[WHAT IS NEEDED] Can you reproduce the material verbatim, beginning at the line containing "Алексей Навальный, один из наиболее" and continuing through the line containing "不吃、亂吃，而是更要吃對。", both lines included? Leave the pictures out of your answer.

Dataset entries:
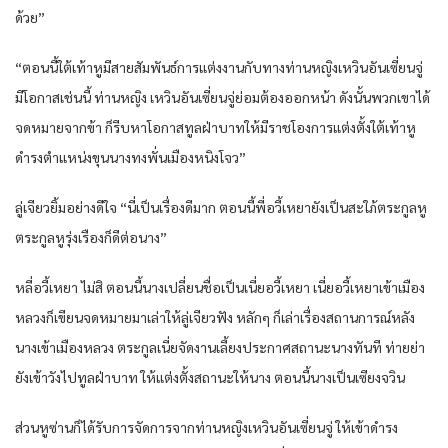
ด้วย”
“ตอนนี้ใต้เท้าหูมีสายสัมพันธ์การแต่งงานกับทางท่านหญิงเหวินอันเซี่ยนจู่
มีโอกาสเช่นนี้ ท่านหญิง เหวินอันเซี่ยนจู่ย่อมต้องออกหน้า ดังนั้นพวกเขาได้
จดหมายจากข้า ก็รีบหาโอกาสทูลฝ่าบาทให้มีราชโองการแต่งตั้งใต้เท้าหู
ดำรงตำแหน่งขุนนางทงพั่นเมืองหนิงโจว”
ลู่เจียวยิ้มอย่างดีใจ “นี่เป็นเรื่องดีมาก ตอนนี้พี่อวี้เหยายังเป็นสะใภ้ตระกูลหู
ตระกูลหูรุ่งเรืองก็ดีต่อนาง”
หลี่อวี้เหยา ไม่สิ ตอนนี้นางเปลี่ยนชื่อเป็นเนี่ยอวี้เหยา เนี่ยอวี้เหยาเข้าเมือง
หลวงก็เขียนจดหมายมาเล่าให้ลู่เจียวฟัง หลักๆ ก็เล่าเรื่องสถานการณ์หลัง
นางเข้าเมืองหลวง ตระกูลเนี่ยจัดงานเลี้ยงประกาศสถานะนางทันที ท่ายย่า
ยังเข้าวังไปทูลฝ่าบาท ให้แต่งตั้งสถานะให้นาง ตอนนี้นางเป็นเซียงจวิน
ส่วนหูซ่านก็ได้รับการจัดการจากท่านหญิงเหวินอันเซี่ยนจู่ ให้เข้าดำรง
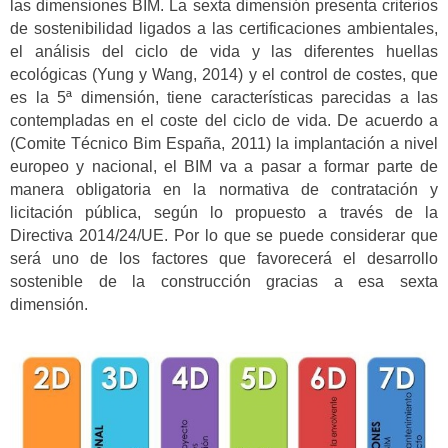
las dimensiones BIM. La sexta dimensión presenta criterios
de sostenibilidad ligados a las certificaciones ambientales,
el análisis del ciclo de vida y las diferentes huellas
ecológicas (Yung y Wang, 2014) y el control de costes, que
es la 5ª dimensión, tiene características parecidas a las
contempladas en el coste del ciclo de vida. De acuerdo a
(Comite Técnico Bim España, 2011) la implantación a nivel
europeo y nacional, el BIM va a pasar a formar parte de
manera obligatoria en la normativa de contratación y
licitación pública, según lo propuesto a través de la
Directiva 2014/24/UE. Por lo que se puede considerar que
será uno de los factores que favorecerá el desarrollo
sostenible de la construcción gracias a esa sexta
dimensión.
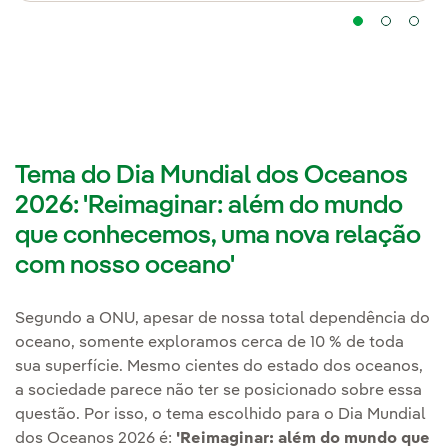
Tema do Dia Mundial dos Oceanos
2026: 'Reimaginar: além do mundo
que conhecemos, uma nova relação
com nosso oceano'
Segundo a ONU, apesar de nossa total dependência do
oceano, somente exploramos cerca de 10 % de toda
sua superfície. Mesmo cientes do estado dos oceanos,
a sociedade parece não ter se posicionado sobre essa
questão. Por isso, o tema escolhido para o Dia Mundial
dos Oceanos 2026 é:
'Reimaginar: além do mundo que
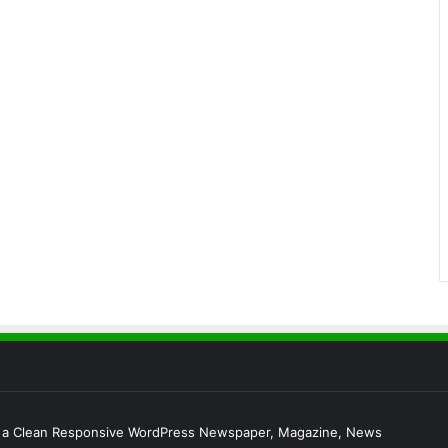
s a Clean Responsive WordPress Newspaper, Magazine, News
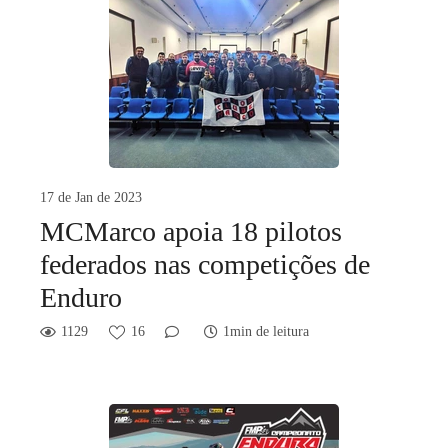
17 de Jan de 2023
MCMarco apoia 18 pilotos
federados nas competições de
Enduro
1129
16
1min de leitura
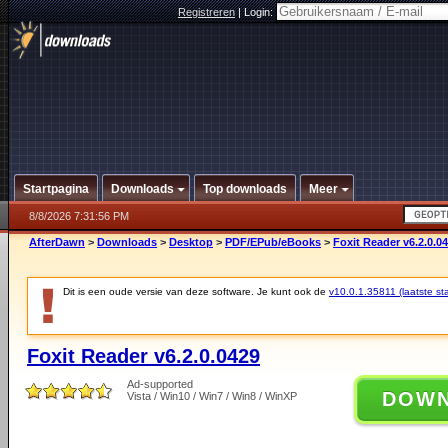
Registreren
|
Login:
Startpagina
Downloads
Top downloads
Meer
8/8/2026 7:31:56 PM
AfterDawn
>
Downloads
>
Desktop
>
PDF/EPub/eBooks
>
Foxit Reader v6.2.0.0
Dit is een oude versie van deze software. Je kunt ook de
v10.0.1.35811 (laatste sta
Foxit Reader v6.2.0.0429
Ad-supported
DOW
Vista / Win10 / Win7 / Win8 / WinXP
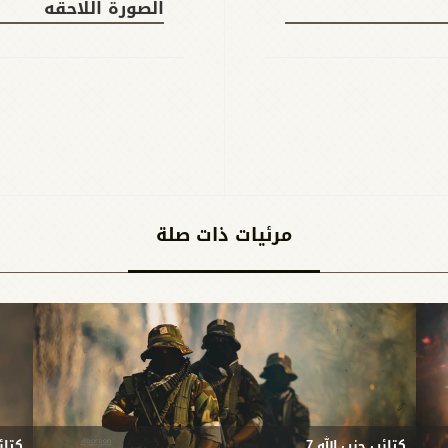
الصورة اللاحقه
مرئيات ذات صلة
كتائب حزب الله 7
كتائ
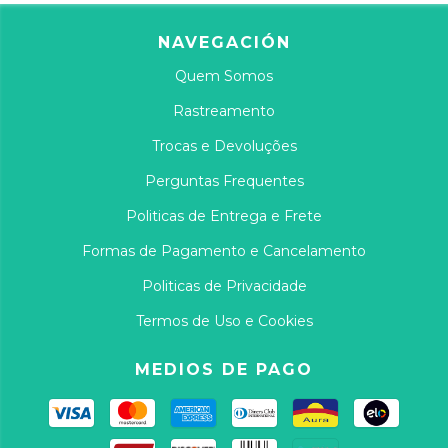
NAVEGACIÓN
Quem Somos
Rastreamento
Trocas e Devoluções
Perguntas Frequentes
Politicas de Entrega e Frete
Formas de Pagamento e Cancelamento
Politicas de Privacidade
Termos de Uso e Cookies
MEDIOS DE PAGO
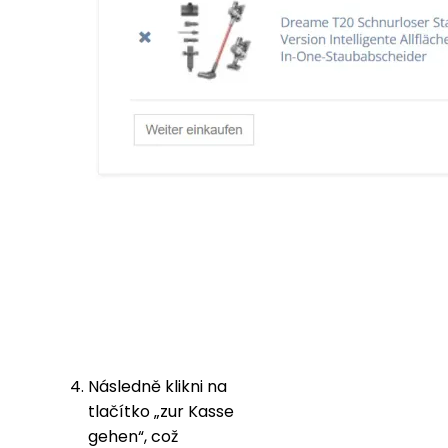
Následně klikni na
tlačítko „zur Kasse
gehen“, což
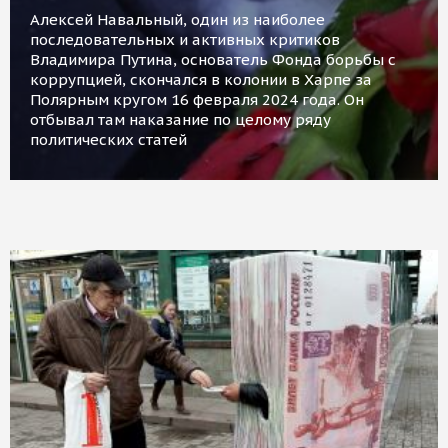
Алексей Навальный, один из наиболее
последовательных и активных критиков
Владимира Путина, основатель Фонда борьбы с
коррупцией, скончался в колонии в Харпе за
Полярным кругом 16 февраля 2024 года. Он
отбывал там наказание по целому ряду
политических статей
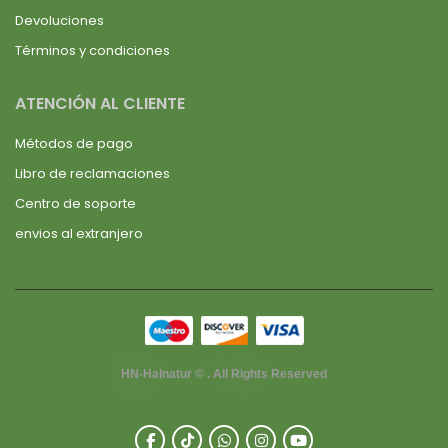
Devoluciones
Términos y condiciones
ATENCIÓN AL CLIENTE
Métodos de pago
Libro de reclamaciones
Centro de soporte
envios al extranjero
HN-Halnatur © . All Rights Reserved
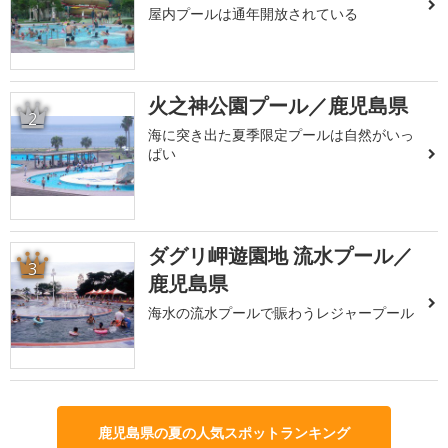
屋内プールは通年開放されている
火之神公園プール／鹿児島県
2
海に突き出た夏季限定プールは自然がいっ
ぱい
ダグリ岬遊園地 流水プール／
3
鹿児島県
海水の流水プールで賑わうレジャープール
鹿児島県の夏の人気スポットランキング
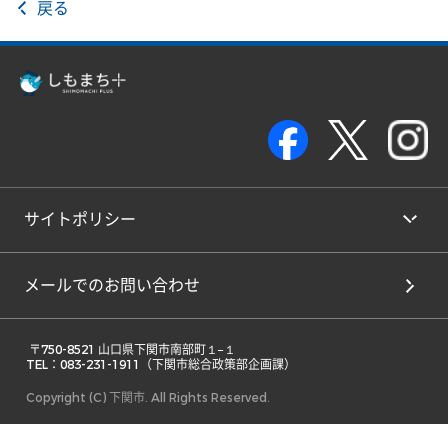
戻る
サイトポリシー
メールでのお問い合わせ
 〒750-8521 山口県下関市南部町１−１ 

TEL：083-231-1911（下関市総合政策部企画課） 
Copyright (C) 下関市. All Rights Reserved.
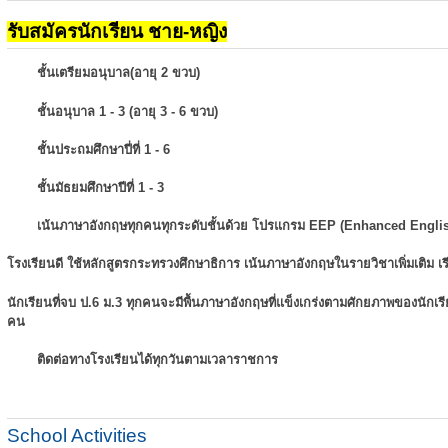
รับสมัครนักเรียน ชาย-หญิง
ชั้นเตรียมอนุบาล(อายุ 2 ขวบ)
ชั้นอนุบาล 1 - 3 (อายุ 3 - 6 ขวบ)
ชั้นประถมศึกษาปี่ที่ 1 - 6
ชั้นมัธยมศึกษาปีที่ 1 - 3
เน้นภาษาอังกฤษทุกคนทุกระดับชั้นด้วย โปรแกรม EEP (Enhanced Engli
โรงเรียนดี ใช้หลักสูตรกระทรวงศึกษาธิการ เน้นภาษาอังกฤษในรายวิชาเพิ่มเติม
เ
นักเรียนที่จบ ป.6 ม.3 ทุกคนจะมีพื้นภาษาอังกฤษที่แข็งเกร่งตามศักยภาพของนักเ
คน
ติดต่อทางโรงเรียนได้ทุกวันตามเวลาราชการ
School Activities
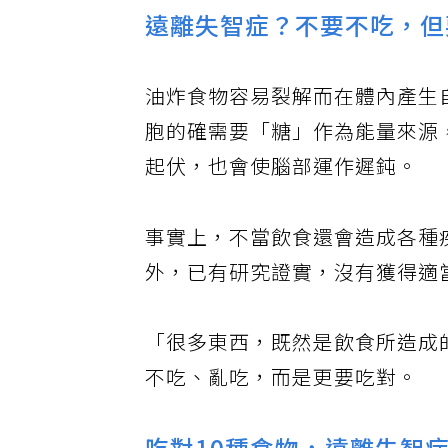
遠離失智症？不要不吃，但
油炸食物容易裂解而在體內產生
胞的確需要「糖」作為能量來源
起伏，也會使腦部運作遲鈍。
事實上，不當飲食還會造成各種
外，已有研究證實，沒有獲得適
「很多東西，既然是飲食所造成
不吃、亂吃，而是更要吃對。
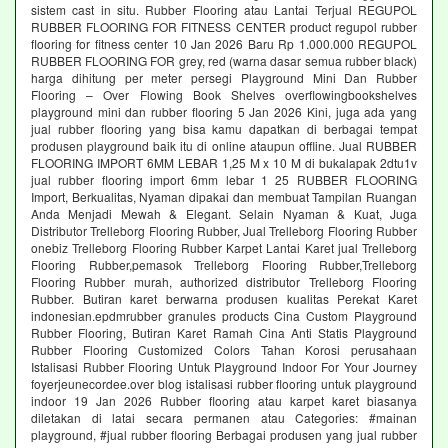
sistem cast in situ. Rubber Flooring atau Lantai Terjual REGUPOL
RUBBER FLOORING FOR FITNESS CENTER product regupol rubber
flooring for fitness center 10 Jan 2026 Baru Rp 1.000.000 REGUPOL
RUBBER FLOORING FOR grey, red (warna dasar semua rubber black)
harga dihitung per meter persegi Playground Mini Dan Rubber
Flooring – Over Flowing Book Shelves overflowingbookshelves
playground mini dan rubber flooring 5 Jan 2026 Kini, juga ada yang
jual rubber flooring yang bisa kamu dapatkan di berbagai tempat
produsen playground baik itu di online ataupun offline. Jual RUBBER
FLOORING IMPORT 6MM LEBAR 1,25 M x 10 M di bukalapak 2dtu1v
jual rubber flooring import 6mm lebar 1 25 RUBBER FLOORING
Import, Berkualitas, Nyaman dipakai dan membuat Tampilan Ruangan
Anda Menjadi Mewah & Elegant. Selain Nyaman & Kuat, Juga
Distributor Trelleborg Flooring Rubber, Jual Trelleborg Flooring Rubber
onebiz Trelleborg Flooring Rubber Karpet Lantai Karet jual Trelleborg
Flooring Rubber,pemasok Trelleborg Flooring Rubber,Trelleborg
Flooring Rubber murah, authorized distributor Trelleborg Flooring
Rubber. Butiran karet berwarna produsen kualitas Perekat Karet
indonesian.epdmrubber granules products Cina Custom Playground
Rubber Flooring, Butiran Karet Ramah Cina Anti Statis Playground
Rubber Flooring Customized Colors Tahan Korosi perusahaan
Istalisasi Rubber Flooring Untuk Playground Indoor For Your Journey
foyerjeunecordee.over blog istalisasi rubber flooring untuk playground
indoor 19 Jan 2026 Rubber flooring atau karpet karet biasanya
diletakan di latai secara permanen atau Categories: #mainan
playground, #jual rubber flooring Berbagai produsen yang jual rubber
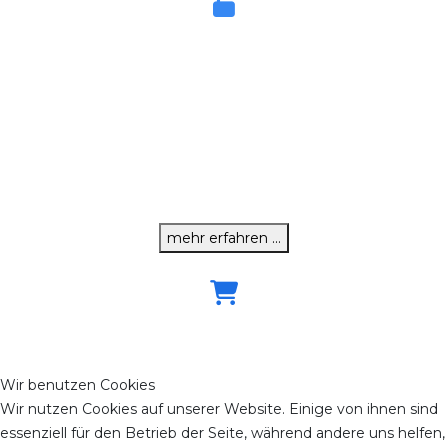
DSGVO
Datenschutz
Die DSGVO (Datenschutz-Grundverordnung) ist am 25. Mai
2018 europaweit mit allen Konsequenzen in Kraft getreten.
Diese Verordnung betrifft mit ganz wenigen Ausnahmen alle
Unternehmen. Sie Sie DSGVO konform ?
mehr erfahren ...
Registrierkasse
Registrierkasse
Wir benutzen Cookies
Wir nutzen Cookies auf unserer Website. Einige von ihnen sind
Registrierkasse nach geltendem Recht in Österreich, Modul mit
essenziell für den Betrieb der Seite, während andere uns helfen,
den Grundlagen für die DSGVO (Datenschutz Grundlagen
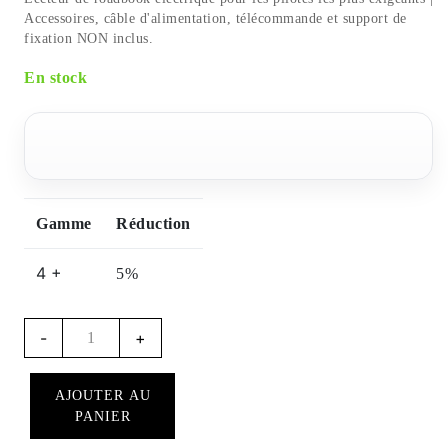
Accessoires, câble d'alimentation, télécommande et support de
fixation NON inclus.
En stock
Gamme
Réduction
4 +
5%
Quantité
-
+
RB850
Rally
AJOUTER AU
-
PANIER
Leitor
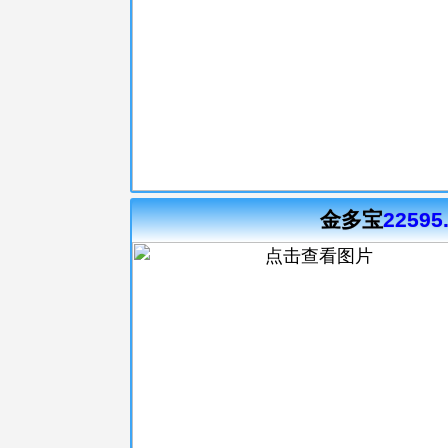
金多宝
22595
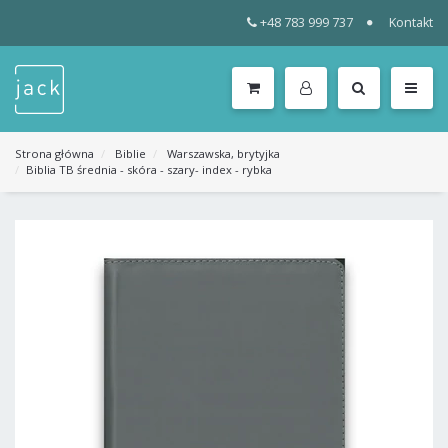
+48 783 999 737
Kontakt
WSZYSTKIE
KATEGORIE
MENU
Strona główna
Biblie
Warszawska, brytyjka
Biblia TB średnia - skóra - szary- index - rybka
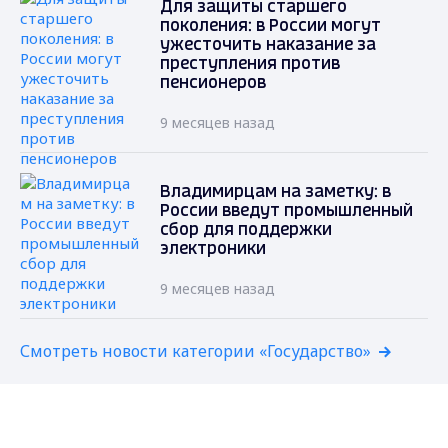
Для защиты старшего
поколения: в России могут
ужесточить наказание за
преступления против
пенсионеров
9 месяцев назад
Владимирцам на заметку: в
России введут промышленный
сбор для поддержки
электроники
9 месяцев назад
Смотреть новости категории «Государство»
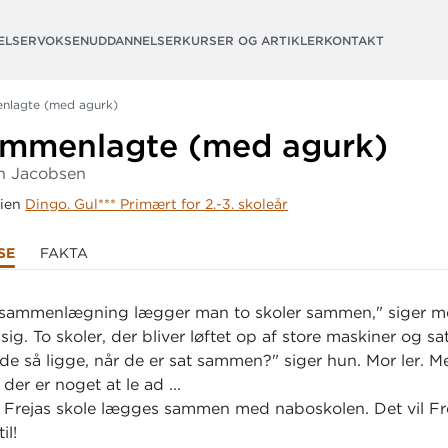
ELSER
VOKSENUDDANNELSER
KURSER OG ARTIKLER
KONTAKT
nlagte (med agurk)
ammenlagte (med agurk)
n Jacobsen
rien
Dingo. Gul*** Primært for 2.-3. skoleår
SE
FAKTA
esammenlægning lægger man to skoler sammen," siger mo
 sig. To skoler, der bliver løftet op af store maskiner og 
 de så ligge, når de er sat sammen?" siger hun. Mor ler. M
 der er noget at le ad ...
 Frejas skole lægges sammen med naboskolen. Det vil Fre
il!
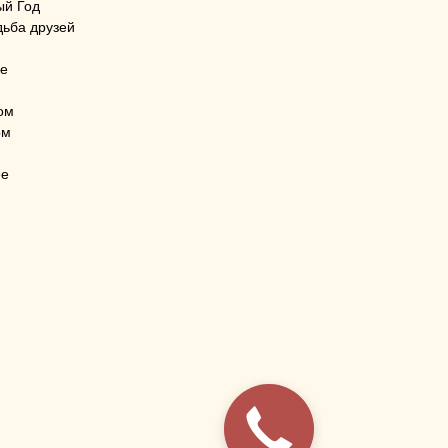
ый Год
дьба друзей
ze
ом
ом
ее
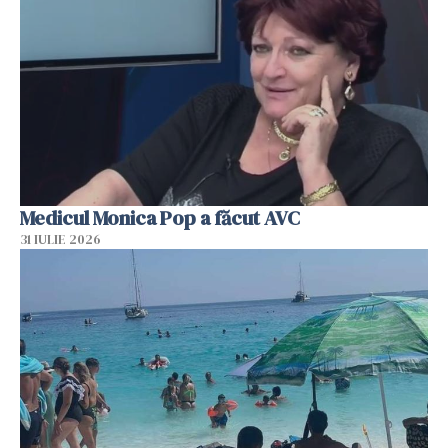
Medicul Monica Pop a făcut AVC
31 IULIE 2026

[EXERCISE RESPONSE]
Алексей Навальный, один из наиболее
последовательных и активных критиков
Владимира Путина, основатель Фонда борьбы с
коррупцией, скончался в колонии в Харпе за
Полярным кругом 16 февраля 2024 года. Он
отбывал там наказание по целому ряду
политических статей
Devoluciones
Términos y condiciones
ATENCIÓN AL CLIENTE
Métodos de pago
Libro de reclamaciones
Centro de soporte
envios al extranjero
HN-Halnatur © . All Rights Reserved
屋内プールは通年開放されている
火之神公園プール／鹿児島県
2
海に突き出た夏季限定プールは自然がいっ
ぱい
ダグリ岬遊園地 流水プール／
3
鹿児島県
海水の流水プールで賑わうレジャープール
鹿児島県の夏の人気スポットランキング
戻る
サイトポリシー
メールでのお問い合わせ
 〒750-8521 山口県下関市南部町１−１ 

TEL：083-231-1911（下関市総合政策部企画課） 
Copyright (C) 下関市. All Rights Reserved.
รับสมัครนักเรียน ชาย-หญิง
ชั้นเตรียมอนุบาล(อายุ 2 ขวบ)
ชั้นอนุบาล 1 - 3 (อายุ 3 - 6 ขวบ)
ชั้นประถมศึกษาปี่ที่ 1 - 6
ชั้นมัธยมศึกษาปีที่ 1 - 3
เน้นภาษาอังกฤษทุกคนทุกระดับชั้นด้วย โปรแกรม EEP (Enhanced Engli
โรงเรียนดี ใช้หลักสูตรกระทรวงศึกษาธิการ เน้นภาษาอังกฤษในรายวิชาเพิ่มเติม
เ
นักเรียนที่จบ ป.6 ม.3 ทุกคนจะมีพื้นภาษาอังกฤษที่แข็งเกร่งตามศักยภาพของนักเ
คน
ติดต่อทางโรงเรียนได้ทุกวันตามเวลาราชการ
School Activities
遠離失智症？不要不吃，但
油炸食物容易裂解而在體內產生
胞的確需要「糖」作為能量來源
起伏，也會使腦部運作遲鈍。
事實上，不當飲食還會造成各種
外，已有研究證實，沒有獲得適
「很多東西，既然是飲食所造成
不吃、亂吃，而是更要吃對。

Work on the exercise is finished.